* Fragmento de la página *
Con Jesús en el desierto
14.03.2014
La Cuaresma comienza cada año con el relato de Jesús que
se retira al desierto durante cuarenta días. En esta meditación introductoria
queremos tratar de descubrir qué hizo Jesús en este tiempo, qué temas están
presentes en el relato evangélico, para aplicarlos a nuestra vida.
1. «El Espíritu
empujó a Jesús al desierto»
El primer tema es el del desierto. Jesús acaba de recibir,
en el Jordán, la investidura mesiánica para llevar la buena noticia a los
pobres, sanar los corazones afligidos, predicar el reino (cf. Lc 4,18s). Pero
no se apresura a hacer ninguna de estas cosas. Al contrario, obedeciendo a un
impulso del Espíritu Santo, se retira al desierto donde permanece cuarenta
días. El desierto en cuestión es el desierto de Judá que se extiende desde el
exterior de los muros de Jerusalén hasta Jericó, en el valle del Jordán. La
tradición identifica el lugar con el llamado Monte de la Cuarentena que da al
valle del Jordán.
En la historia ha habido grupos de hombres y mujeres que
han optado por imitar a este Jesús que se retira al desierto. En Oriente,
empezando por san Antonio abad, se retiraban a los desiertos de Egipto o de
Palestina; en Occidente, donde no existían desiertos de arena, se retiraban a
lugares solitarios, montes y valles remotos. Pero la invitación a seguir Jesús
en el desierto no se dirige sólo a los monjes y a los eremitas. En forma
distinta, se dirige a todos. Los monjes y los eremitas han elegido un espacio
de desierto; nosotros debemos elegir al menos un tiempo de desierto.
La Cuaresma es la ocasión que la Iglesia ofrece a todos,
sin distinción, para vivir un tiempo de desierto sin tener que abandonar, por
ello, las actividades cotidianas. San Agustín lanzó este ardiente llamamiento:
«¡Volved a entrar en vuestro corazón! ¿Dónde queréis ir
lejos de vosotros? Volved a entrar desde vuestro vagabundeo que os ha llevado
fuera del camino; volved al Señor. Él está listo. Primero entra en tu corazón,
tú que te ha hecho ajeno a ti mismo, a fuerza de vagabundear fuera: ¡no te
conoces a ti mismo, y busca a quien te ha creado! Vuelve, vuelve al corazón,
sepárate del cuerpo… Entra en el corazón: examina allí lo que quizá percibes de
Dios, porque allí se encuentra la imagen de Dios; en la interioridad del hombre
habita Cristo»1.

* Consignas del ejercicio *
(1) En el texto sobre Jesús en el desierto, ¿con qué lugar identifica la tradición el sitio al que se retiró Jesús?
(2) Prosigue el texto sobre Jesús en el desierto a partir de su última frase.

* Datos disponibles *
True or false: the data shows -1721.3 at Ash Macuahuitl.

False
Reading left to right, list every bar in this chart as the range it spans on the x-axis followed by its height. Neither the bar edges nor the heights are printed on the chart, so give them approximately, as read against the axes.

* Soluciones *
(1) Con el llamado Monte de la Cuarentena, que da al valle del Jordán.

(2)
¡Volver a entrar en el propio corazón! Pero, ¿qué es y qué
representa el corazón, del que se habla tan a menudo en la Biblia y en el
lenguaje humano? Fuera del ámbito de la fisiología humana, donde no es más que
un órgano del cuerpo por vital que sea, el corazón es el lugar metafísico más
profundo de una persona; es lo íntimo de cada hombre, donde cada uno vive su
ser persona, es decir, su subsistir en sí, en relación con Dios, del que
procede y en el que encuentra su fin, con otros hombres y con la creación
entera. También en el lenguaje común, el corazón designa la parte esencial de
una realidad. «Ir al corazón de un problema» quiere decir ir a la parte
esencial del mismo, del que depende la explicación de todas las demás partes
del problema.
Así, el corazón de una persona indica el lugar espiritual,
donde uno puede contemplar a la persona en su realidad más profunda y
auténtica, sin velos y sin detenerse a sus lados marginales. Es en el corazón
donde tiene lugar el juicio de cada persona, sobre lo que lleva dentro de sí, y
que es la fuente de su bondad o de su malicia. Conocer el corazón de una persona
quiere decir haber penetrado en el santuario íntimo de su personalidad, en el
que se conoce a esa persona por lo que realmente es y vale.
Volver al corazón significa, pues, volver a lo que hay de
más personal e interior en nosotros. Lamentablemente la interioridad es un
valor en crisis. Algunas causas de esta crisis son antiguas e inherentes a
nuestra propia naturaleza. Nuestra «composición», es decir el estar
constituidos de carne y espíritu, hace que seamos como un plano inclinado, pero
inclinado hacia lo exterior, lo visible y lo múltiple. Como universo, tras la
explosión inicial (el famoso Big Bang), también nosotros estamos en fase de
expansión y de alejamiento del centro. Estamos constantemente «saliendo», a
través de esas cinco puertas o ventanas que son nuestros sentidos.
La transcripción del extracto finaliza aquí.